Abstract:

The production, transport and integration of myelin components into the membrane during development is a highly coordinated and regulated process that relies heavily on the endoplasmic reticulum (ER), a sub-cellular organelle that is the principal site of membrane assembly. Ribosomes on the rough ER allow translation of proteins such as proteolipid protein (PLP) (comprising 50% of total myelin protein) prior to correct folding, post-translational modifications and eventual complexing with nascent smooth ER-synthesised lipids. We hypothesise that oligodendrocytes may make use of a specialised UPR during developmental myelination to cope with exceptional synthetic demand in a manner similar to that employed by differentiating B lymphocytes, where the three arms of the UPR are differentially activated and there is a notable suppression of the PERK pathway. Such a strategy would probably be beneficial in the instance of high protein and membrane manufacture, such as myelination, since PERK signalling is known to result in a significant and global reduction in protein translation.
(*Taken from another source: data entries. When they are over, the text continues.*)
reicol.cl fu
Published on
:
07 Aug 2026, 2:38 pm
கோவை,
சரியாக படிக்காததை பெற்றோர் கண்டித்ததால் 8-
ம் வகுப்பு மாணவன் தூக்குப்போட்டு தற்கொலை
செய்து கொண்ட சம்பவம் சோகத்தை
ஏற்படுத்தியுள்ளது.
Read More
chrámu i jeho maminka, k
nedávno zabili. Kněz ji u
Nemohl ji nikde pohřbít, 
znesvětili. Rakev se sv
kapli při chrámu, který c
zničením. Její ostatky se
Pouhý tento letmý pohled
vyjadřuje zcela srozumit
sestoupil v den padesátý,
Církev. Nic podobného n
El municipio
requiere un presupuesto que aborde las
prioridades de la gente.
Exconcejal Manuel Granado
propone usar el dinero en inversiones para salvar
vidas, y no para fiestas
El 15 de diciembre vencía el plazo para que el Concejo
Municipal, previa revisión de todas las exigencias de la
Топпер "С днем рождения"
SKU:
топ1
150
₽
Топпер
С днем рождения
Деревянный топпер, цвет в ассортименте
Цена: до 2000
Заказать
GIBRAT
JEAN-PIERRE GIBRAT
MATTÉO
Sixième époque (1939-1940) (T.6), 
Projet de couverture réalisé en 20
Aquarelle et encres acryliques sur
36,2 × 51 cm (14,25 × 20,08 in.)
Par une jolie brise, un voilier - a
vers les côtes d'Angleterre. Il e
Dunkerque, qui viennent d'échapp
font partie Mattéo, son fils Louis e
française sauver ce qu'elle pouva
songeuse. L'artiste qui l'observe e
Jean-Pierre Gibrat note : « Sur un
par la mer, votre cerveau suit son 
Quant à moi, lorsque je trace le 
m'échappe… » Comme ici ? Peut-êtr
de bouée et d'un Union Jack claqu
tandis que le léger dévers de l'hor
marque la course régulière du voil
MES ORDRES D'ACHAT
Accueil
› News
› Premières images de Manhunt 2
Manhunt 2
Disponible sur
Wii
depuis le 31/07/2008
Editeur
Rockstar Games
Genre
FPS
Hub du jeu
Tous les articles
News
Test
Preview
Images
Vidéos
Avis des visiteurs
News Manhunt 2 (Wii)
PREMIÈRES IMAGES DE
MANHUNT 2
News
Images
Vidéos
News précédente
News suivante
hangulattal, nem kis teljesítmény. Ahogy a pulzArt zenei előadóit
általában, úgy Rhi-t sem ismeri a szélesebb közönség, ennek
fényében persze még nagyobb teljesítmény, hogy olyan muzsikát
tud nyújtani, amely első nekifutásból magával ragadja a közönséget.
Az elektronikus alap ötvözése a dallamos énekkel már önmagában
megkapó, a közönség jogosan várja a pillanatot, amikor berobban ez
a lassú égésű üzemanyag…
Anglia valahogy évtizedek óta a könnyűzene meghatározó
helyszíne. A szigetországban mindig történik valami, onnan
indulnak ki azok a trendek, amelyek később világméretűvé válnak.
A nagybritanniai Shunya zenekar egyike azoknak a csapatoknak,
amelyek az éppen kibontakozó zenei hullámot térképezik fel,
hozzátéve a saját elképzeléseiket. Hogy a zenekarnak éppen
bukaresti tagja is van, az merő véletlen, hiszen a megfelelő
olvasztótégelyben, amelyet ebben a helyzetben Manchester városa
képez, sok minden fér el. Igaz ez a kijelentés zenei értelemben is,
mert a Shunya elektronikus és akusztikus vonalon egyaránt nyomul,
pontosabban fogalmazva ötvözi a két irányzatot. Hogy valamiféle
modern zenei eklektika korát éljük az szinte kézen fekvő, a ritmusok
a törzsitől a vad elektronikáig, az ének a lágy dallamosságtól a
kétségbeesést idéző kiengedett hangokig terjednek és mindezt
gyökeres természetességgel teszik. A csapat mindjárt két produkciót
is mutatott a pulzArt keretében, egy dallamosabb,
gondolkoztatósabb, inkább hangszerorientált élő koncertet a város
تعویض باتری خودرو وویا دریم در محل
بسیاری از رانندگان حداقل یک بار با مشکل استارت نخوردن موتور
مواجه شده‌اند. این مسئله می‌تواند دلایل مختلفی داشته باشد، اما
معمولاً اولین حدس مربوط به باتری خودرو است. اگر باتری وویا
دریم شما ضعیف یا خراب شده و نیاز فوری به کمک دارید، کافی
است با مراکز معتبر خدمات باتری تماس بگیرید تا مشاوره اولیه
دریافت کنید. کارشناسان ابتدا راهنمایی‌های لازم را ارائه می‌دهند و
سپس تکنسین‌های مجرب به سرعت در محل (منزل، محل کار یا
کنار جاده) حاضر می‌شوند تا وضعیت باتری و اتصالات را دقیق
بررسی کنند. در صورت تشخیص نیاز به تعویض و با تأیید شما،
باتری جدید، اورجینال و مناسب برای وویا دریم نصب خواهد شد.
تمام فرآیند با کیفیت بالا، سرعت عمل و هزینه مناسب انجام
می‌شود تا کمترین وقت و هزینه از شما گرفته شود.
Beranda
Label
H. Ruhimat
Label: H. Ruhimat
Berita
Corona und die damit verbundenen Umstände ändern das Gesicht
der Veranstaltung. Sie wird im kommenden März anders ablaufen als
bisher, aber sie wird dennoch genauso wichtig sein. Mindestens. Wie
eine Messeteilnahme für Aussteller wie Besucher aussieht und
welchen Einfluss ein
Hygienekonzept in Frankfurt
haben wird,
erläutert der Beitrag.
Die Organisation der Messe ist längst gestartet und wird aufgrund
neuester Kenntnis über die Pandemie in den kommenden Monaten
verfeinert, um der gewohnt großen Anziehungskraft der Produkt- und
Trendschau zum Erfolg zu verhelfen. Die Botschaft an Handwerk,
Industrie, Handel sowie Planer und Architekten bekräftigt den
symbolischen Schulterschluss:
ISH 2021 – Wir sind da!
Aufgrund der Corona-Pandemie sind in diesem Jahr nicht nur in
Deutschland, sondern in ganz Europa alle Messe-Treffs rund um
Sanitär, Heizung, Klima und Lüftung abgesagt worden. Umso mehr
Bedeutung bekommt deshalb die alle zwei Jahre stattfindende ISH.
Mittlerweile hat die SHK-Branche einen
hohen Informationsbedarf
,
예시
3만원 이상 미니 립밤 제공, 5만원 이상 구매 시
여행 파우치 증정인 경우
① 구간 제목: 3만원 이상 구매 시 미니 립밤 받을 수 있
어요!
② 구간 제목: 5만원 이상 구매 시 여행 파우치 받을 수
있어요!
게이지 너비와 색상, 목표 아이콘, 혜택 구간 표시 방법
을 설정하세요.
Suppression of this arm, in conjunction with the increase in molecules that improve both the capacity and efficiency of the ER, afforded by signalling through ATF6 and IRE1, can only be of benefit during a period of such intense bioactivity. The question of whether or not activation of the IRE1 and ATF6 arms of the UPR can be boosted therapeutically in an effort to promote remyelination in diseases such as MS, merits further investigation.